As pups are born heavier and grow faster in the WDPS, we can generalize that adult female sea lions in this region invest more in their offspring early in life and are able to wean them at an earlier age, whereas EDPS females provide less care early on but continue care for a longer period. This latter strategy is typical among otariids during times, and at locations, of low food availability [7], which may be the case for EDPS Steller sea lions. The population in the east is at the highest level seen in the past century [24] and likely subject to more intraspecific competition for resources compared to WDPS sea lions that are far below historical numbers. There is also some evidence that average age at weaning was increasing in the west between 1960 and 1983 in conjunction with a theorized reduction in food availability [73]. I suggest here that weaning age in the west has returned to base levels that are indicative of good food availability and that turnaround may have begun in the late 1980s – early 1990s as represented by good first-year survival during that time period [19]. However, some interannual variation in age at weaning may still persist [74], although it was not observed in this study. These comparisons between WDPS and EDPS Steller sea lions suggest that plasticity in the duration of maternal care is an important density dependent mechanism for populations at low and high levels of abundance respectively.

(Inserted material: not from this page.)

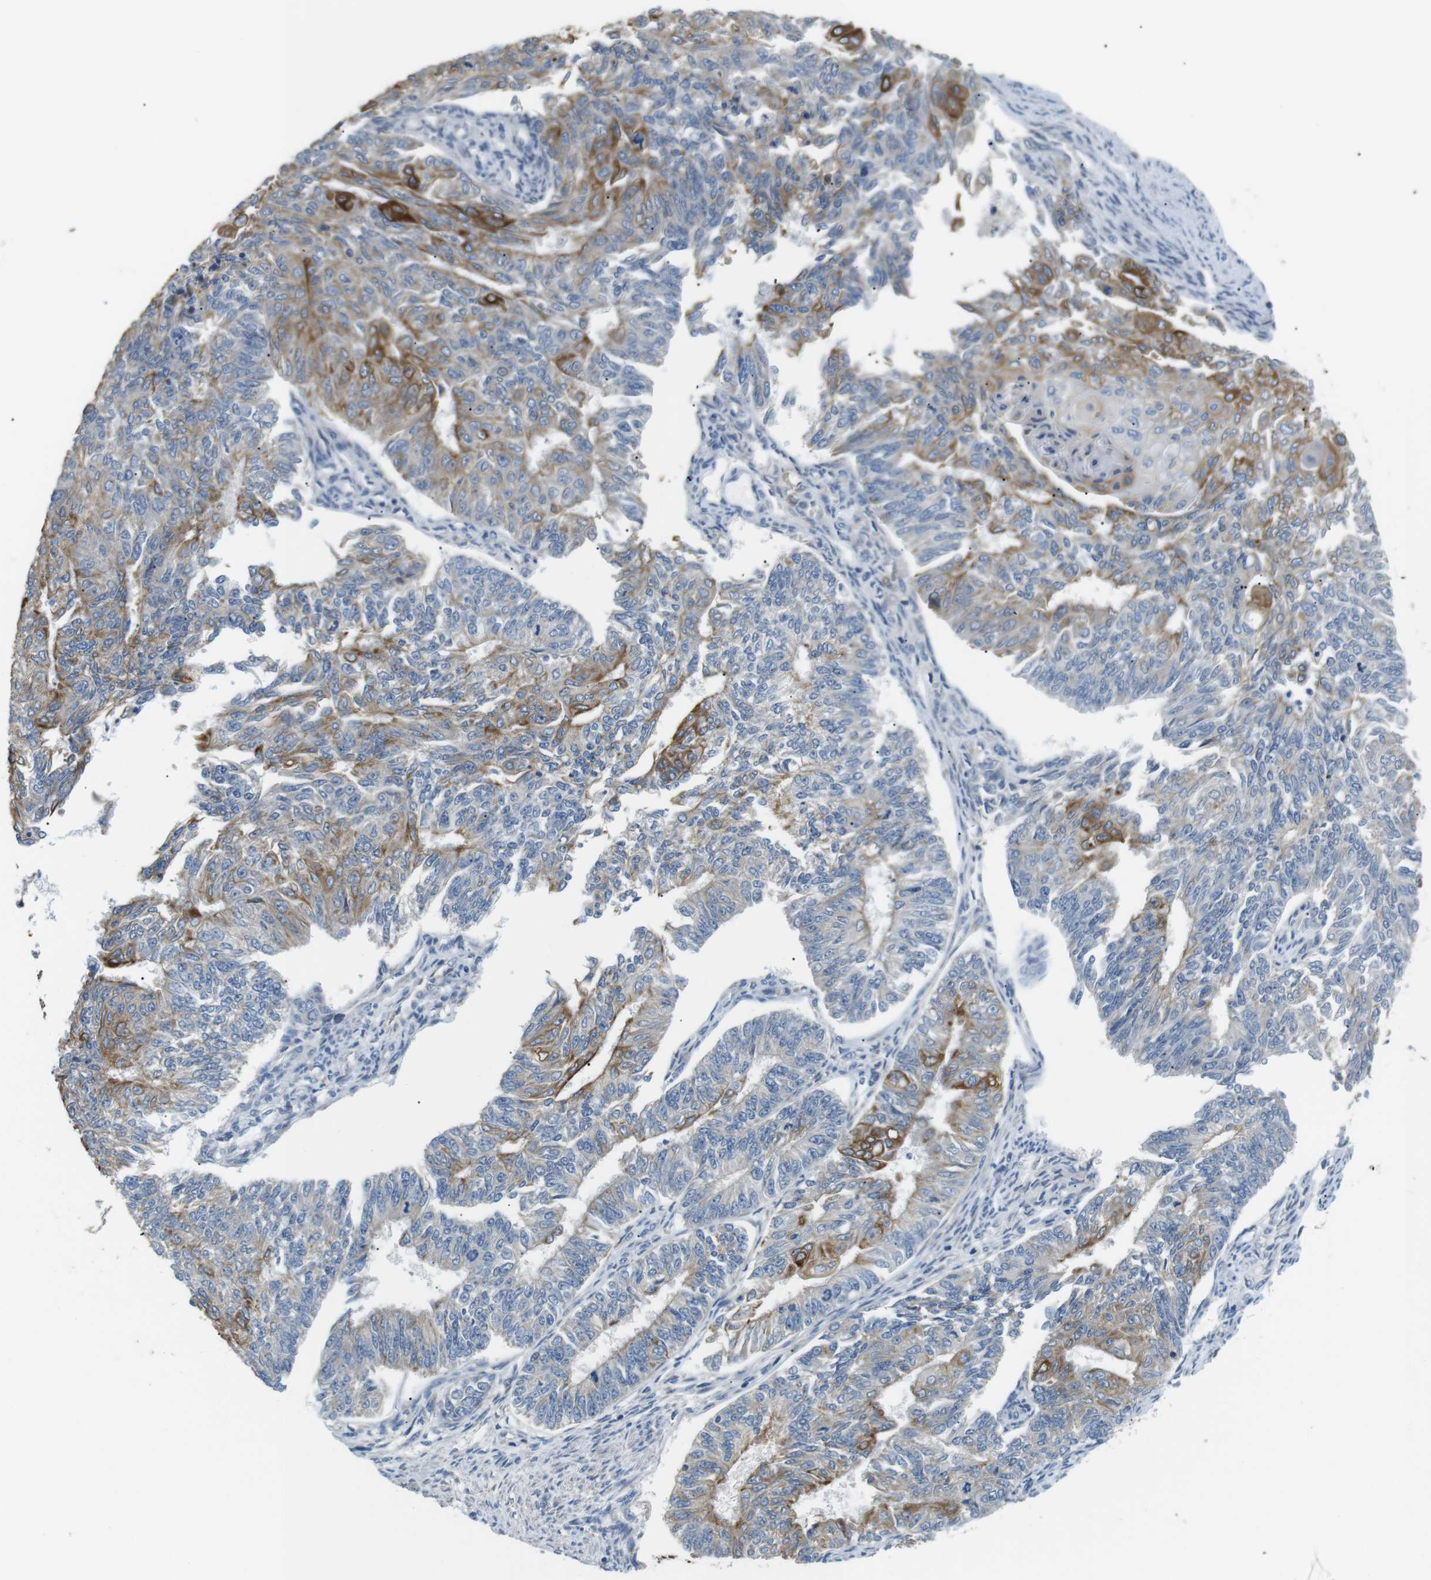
{"staining": {"intensity": "moderate", "quantity": "<25%", "location": "cytoplasmic/membranous"}, "tissue": "endometrial cancer", "cell_type": "Tumor cells", "image_type": "cancer", "snomed": [{"axis": "morphology", "description": "Adenocarcinoma, NOS"}, {"axis": "topography", "description": "Endometrium"}], "caption": "The photomicrograph displays a brown stain indicating the presence of a protein in the cytoplasmic/membranous of tumor cells in endometrial cancer (adenocarcinoma). (DAB (3,3'-diaminobenzidine) IHC, brown staining for protein, blue staining for nuclei).", "gene": "UNC5CL", "patient": {"sex": "female", "age": 32}}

Sex differences in survival

Differences in survival between juvenile male and female sea lions also provide an interesting study in contrasts. Juvenile males had lower survival probabilities than females to age 4 in this study. This was also the case for Steller sea lions in the expanding EDPS [23], but not during the WDPS decline [19]. Among pinnipeds, lower juvenile survival of males compared to females has also been observed in subantarctic fur seals (Arctocephalus tropicalis; [62]) and grey seals (Halichoerus grypus; [75]), but lacking in New Zealand sea lions (Phocartos hookeri; [76]), California sea lions (Zalophus californianus; [77]), and southern elephant seals (Mirounga leonina; [78]).

Hastings et al. [23] make several plausible arguments as to why male survival can be lower than female survival in Steller sea lions, including greater growth and maintenance requirements among males [79], a theory expounded by Clutton-Brock et al. [80]. The cost of physiological maintenance requirements in juvenile male Steller sea lions can be exacerbated by increased energy expenditure in more frequent, prolonged, and intense bouts of play behavior compared to females [81]. However, it should then follow that we might expect a further reduction in survival for males compared to females during times when high-quality food is less abundant [80] as it may have been during the period of the WDPS decline [15], [82], [83]. Yet, survival was differentially lower for females during the period of the decline compared to present day, whereas male survival to age 2 was actually better during the period of the decline than it has been in recent years ([19] vis-à-vis this study). Similar trends were found in subantarctic fur seals with females having a greater reduction in survival from years of good or average environmental productivity to years of poor productivity compared to males [62]. In these cases, the larger mass of males may provide some buffering against reduced resource availability as exemplified by the greater annual fluctuations in mass that males cope with compared to females [79]. Alternatively, males may be more persistent in suckling during times of reduced food availability [84]. This might explain their relatively better survival during the period of the decline and why proportionally more males than females suckle at older ages in the EDPS [8] compared to the WDPS (this study).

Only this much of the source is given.